Material for the task:
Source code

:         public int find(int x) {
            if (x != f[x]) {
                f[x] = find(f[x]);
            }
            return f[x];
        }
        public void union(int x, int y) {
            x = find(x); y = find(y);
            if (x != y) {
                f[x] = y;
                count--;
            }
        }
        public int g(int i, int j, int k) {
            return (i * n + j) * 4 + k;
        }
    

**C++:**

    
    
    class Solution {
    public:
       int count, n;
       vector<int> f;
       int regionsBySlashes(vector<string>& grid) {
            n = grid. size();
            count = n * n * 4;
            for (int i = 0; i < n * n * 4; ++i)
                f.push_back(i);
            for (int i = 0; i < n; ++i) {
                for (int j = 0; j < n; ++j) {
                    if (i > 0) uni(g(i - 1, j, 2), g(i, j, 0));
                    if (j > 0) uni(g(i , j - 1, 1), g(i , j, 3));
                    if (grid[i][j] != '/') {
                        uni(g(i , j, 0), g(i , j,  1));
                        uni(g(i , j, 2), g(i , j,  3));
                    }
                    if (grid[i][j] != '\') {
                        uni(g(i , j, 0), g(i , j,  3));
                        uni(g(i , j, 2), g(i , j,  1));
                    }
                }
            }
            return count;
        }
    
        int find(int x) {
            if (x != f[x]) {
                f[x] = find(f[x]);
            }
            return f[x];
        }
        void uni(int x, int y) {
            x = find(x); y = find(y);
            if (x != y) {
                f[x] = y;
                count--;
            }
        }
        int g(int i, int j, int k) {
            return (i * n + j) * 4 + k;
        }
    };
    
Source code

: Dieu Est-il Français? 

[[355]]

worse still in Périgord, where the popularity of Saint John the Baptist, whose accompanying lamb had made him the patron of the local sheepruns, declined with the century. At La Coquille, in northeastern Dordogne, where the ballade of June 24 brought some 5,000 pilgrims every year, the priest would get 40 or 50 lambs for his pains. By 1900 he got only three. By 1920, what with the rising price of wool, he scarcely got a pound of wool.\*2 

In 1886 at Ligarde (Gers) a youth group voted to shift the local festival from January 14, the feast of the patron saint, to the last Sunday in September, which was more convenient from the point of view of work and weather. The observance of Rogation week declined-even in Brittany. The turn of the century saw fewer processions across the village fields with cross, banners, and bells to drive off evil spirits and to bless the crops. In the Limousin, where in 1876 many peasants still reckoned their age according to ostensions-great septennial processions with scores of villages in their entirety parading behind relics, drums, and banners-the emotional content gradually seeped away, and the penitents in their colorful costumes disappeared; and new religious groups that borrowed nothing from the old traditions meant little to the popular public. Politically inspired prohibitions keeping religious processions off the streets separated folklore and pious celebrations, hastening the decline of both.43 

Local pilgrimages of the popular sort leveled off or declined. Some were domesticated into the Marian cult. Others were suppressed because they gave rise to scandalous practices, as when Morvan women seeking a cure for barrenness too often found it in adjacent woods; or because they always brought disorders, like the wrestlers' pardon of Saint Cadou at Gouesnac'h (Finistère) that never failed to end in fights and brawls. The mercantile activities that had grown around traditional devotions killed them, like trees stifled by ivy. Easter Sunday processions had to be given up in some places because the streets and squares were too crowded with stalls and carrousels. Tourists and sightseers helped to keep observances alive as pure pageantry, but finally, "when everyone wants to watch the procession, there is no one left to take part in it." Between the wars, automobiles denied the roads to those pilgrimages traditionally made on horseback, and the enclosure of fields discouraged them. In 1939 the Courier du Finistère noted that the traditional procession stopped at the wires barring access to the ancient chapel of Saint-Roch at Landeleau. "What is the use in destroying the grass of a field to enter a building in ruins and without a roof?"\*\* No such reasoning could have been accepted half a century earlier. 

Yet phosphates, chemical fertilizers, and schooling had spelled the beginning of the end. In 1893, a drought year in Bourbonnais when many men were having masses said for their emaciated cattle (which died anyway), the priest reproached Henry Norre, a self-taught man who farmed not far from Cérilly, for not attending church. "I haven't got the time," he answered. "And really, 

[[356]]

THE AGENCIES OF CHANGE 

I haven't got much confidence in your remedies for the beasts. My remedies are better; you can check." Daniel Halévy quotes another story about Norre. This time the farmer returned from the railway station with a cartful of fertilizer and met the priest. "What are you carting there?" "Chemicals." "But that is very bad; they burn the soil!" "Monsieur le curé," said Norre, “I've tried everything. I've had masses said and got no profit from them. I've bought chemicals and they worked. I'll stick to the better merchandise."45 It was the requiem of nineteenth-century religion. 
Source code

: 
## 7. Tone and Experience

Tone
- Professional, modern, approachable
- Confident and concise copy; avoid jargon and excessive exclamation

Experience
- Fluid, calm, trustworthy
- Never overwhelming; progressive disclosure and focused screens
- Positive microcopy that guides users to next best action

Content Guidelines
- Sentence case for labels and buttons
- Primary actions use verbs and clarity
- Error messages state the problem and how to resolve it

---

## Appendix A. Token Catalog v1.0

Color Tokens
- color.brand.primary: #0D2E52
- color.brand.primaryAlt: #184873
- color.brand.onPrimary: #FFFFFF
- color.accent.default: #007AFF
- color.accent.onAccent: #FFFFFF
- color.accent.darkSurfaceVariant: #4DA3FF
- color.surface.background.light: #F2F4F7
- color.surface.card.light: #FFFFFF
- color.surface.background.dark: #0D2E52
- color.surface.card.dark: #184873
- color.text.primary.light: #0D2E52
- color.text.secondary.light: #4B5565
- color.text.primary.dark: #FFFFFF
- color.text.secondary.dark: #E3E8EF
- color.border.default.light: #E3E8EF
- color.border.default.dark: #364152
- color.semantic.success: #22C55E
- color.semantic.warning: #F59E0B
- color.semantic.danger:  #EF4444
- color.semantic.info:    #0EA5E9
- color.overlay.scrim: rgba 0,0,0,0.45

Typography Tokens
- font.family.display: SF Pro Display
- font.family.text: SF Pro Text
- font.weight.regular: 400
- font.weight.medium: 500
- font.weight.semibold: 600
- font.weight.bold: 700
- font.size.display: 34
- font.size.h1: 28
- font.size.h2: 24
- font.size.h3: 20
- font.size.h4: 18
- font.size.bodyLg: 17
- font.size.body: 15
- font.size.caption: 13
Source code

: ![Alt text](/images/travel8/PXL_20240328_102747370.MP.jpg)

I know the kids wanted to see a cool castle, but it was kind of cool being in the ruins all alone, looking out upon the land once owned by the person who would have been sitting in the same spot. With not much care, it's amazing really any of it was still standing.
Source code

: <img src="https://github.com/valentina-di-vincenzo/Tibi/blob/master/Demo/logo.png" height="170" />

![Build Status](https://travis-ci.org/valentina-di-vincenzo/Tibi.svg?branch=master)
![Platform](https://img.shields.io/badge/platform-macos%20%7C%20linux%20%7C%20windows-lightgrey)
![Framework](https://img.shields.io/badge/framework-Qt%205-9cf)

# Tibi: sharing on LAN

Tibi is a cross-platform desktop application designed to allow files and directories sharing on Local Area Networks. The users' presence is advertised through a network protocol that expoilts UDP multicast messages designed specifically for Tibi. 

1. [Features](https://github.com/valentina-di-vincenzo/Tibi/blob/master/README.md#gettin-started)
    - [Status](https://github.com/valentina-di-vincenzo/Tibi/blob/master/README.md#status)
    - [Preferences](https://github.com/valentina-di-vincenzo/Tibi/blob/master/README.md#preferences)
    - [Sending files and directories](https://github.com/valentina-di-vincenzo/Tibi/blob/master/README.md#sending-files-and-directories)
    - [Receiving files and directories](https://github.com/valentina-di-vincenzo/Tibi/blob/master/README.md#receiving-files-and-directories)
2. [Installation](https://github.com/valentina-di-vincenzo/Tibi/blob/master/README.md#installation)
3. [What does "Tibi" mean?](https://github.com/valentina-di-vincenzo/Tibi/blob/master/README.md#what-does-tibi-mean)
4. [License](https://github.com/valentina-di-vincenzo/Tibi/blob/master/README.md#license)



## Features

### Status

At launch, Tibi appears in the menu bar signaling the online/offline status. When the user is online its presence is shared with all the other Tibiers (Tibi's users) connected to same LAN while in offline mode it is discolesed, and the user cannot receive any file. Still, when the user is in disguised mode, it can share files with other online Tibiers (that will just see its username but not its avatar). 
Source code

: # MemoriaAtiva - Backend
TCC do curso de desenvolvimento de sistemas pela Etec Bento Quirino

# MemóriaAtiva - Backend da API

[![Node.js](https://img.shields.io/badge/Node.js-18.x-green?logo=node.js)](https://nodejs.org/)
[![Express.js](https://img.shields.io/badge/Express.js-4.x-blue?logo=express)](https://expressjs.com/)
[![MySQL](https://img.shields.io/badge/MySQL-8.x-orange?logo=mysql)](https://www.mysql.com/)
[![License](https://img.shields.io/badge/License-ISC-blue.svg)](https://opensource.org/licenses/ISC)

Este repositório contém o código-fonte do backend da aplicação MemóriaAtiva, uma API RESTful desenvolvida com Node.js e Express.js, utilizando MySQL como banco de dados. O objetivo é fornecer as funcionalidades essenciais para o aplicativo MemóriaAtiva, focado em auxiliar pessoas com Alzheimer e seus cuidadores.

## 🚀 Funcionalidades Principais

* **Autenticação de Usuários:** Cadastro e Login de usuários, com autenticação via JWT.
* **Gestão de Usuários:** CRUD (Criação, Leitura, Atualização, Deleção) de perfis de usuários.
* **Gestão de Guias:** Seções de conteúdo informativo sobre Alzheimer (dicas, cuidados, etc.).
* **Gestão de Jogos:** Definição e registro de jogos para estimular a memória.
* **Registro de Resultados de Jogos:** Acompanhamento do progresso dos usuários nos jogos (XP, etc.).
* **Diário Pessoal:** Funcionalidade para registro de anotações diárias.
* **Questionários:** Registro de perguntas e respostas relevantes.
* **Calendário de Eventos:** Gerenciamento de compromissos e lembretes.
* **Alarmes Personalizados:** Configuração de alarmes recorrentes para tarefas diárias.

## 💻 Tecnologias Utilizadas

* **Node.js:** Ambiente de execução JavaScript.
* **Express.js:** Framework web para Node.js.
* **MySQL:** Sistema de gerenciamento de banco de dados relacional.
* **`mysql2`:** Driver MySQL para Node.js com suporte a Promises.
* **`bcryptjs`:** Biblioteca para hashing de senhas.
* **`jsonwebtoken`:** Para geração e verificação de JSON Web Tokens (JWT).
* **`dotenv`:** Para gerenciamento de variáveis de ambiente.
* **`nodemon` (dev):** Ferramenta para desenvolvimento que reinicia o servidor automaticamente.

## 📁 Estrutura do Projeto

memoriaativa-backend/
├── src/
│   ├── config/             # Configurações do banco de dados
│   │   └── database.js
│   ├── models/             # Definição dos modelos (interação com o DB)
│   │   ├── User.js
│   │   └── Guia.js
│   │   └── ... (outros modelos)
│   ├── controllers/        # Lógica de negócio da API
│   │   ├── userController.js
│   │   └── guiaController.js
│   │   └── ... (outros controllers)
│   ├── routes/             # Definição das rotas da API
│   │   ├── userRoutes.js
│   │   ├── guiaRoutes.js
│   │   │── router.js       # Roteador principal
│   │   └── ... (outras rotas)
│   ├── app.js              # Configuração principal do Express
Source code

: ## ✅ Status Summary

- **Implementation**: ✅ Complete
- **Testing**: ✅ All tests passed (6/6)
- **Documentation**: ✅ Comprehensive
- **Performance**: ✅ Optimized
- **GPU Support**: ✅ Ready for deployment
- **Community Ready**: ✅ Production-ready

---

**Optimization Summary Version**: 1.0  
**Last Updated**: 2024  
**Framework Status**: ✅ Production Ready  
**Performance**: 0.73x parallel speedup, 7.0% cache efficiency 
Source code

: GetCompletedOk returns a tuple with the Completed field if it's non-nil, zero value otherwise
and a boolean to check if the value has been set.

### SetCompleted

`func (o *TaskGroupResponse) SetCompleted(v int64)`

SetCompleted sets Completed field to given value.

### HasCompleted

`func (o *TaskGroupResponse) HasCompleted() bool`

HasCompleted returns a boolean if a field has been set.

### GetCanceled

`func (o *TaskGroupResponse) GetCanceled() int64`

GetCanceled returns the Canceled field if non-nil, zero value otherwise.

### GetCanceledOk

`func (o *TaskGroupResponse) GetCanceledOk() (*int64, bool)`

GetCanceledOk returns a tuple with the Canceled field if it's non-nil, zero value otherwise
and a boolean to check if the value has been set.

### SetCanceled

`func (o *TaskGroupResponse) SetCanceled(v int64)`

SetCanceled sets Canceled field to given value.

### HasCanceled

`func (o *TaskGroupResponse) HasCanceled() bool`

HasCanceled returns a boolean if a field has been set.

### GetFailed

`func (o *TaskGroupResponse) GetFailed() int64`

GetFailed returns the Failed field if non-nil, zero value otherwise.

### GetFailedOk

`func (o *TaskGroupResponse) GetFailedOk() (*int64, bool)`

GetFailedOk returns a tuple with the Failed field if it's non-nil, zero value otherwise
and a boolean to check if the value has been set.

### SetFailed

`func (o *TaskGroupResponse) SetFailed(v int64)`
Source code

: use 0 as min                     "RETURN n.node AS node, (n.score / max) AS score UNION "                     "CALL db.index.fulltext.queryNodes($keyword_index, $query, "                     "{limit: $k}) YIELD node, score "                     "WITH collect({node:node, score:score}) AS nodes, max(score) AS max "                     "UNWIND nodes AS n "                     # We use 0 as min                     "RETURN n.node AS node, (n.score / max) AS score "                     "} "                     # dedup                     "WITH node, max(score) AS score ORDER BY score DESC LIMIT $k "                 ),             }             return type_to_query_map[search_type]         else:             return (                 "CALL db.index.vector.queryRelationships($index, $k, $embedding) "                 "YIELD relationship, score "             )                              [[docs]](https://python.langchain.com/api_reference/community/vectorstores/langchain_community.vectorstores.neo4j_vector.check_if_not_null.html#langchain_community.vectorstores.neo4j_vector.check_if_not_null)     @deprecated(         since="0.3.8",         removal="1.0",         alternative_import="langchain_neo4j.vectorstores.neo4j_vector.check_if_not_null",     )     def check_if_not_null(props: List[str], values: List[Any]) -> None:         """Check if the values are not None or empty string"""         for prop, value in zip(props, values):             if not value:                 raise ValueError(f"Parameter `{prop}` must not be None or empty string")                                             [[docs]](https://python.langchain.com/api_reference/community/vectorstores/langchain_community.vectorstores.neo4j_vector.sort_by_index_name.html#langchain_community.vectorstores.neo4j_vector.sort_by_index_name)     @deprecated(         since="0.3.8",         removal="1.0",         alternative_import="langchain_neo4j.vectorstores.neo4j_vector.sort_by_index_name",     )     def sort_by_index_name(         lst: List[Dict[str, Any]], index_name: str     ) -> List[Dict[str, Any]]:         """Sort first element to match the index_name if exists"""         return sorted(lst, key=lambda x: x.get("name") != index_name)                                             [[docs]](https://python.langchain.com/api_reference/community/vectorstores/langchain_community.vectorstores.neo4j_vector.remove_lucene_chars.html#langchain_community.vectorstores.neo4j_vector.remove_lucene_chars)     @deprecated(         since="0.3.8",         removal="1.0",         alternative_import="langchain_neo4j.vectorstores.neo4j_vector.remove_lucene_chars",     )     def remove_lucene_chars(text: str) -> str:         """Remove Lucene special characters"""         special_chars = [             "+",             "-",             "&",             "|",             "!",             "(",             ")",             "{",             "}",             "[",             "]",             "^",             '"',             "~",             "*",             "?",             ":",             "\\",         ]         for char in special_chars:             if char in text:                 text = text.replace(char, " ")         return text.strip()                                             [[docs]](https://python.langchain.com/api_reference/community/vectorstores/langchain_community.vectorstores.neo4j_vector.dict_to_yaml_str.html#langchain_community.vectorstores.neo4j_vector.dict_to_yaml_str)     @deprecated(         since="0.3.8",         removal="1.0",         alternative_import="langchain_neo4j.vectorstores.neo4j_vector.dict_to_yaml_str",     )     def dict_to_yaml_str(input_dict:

Task description:
Return, unchanged, the lines of the listing between the line holding "I haven't got much" and the line holding "- Positive microcopy", both of those lines included.

Result:
I haven't got much confidence in your remedies for the beasts. My remedies are better; you can check." Daniel Halévy quotes another story about Norre. This time the farmer returned from the railway station with a cartful of fertilizer and met the priest. "What are you carting there?" "Chemicals." "But that is very bad; they burn the soil!" "Monsieur le curé," said Norre, “I've tried everything. I've had masses said and got no profit from them. I've bought chemicals and they worked. I'll stick to the better merchandise."45 It was the requiem of nineteenth-century religion. 
Source code

: 
## 7. Tone and Experience

Tone
- Professional, modern, approachable
- Confident and concise copy; avoid jargon and excessive exclamation

Experience
- Fluid, calm, trustworthy
- Never overwhelming; progressive disclosure and focused screens
- Positive microcopy that guides users to next best action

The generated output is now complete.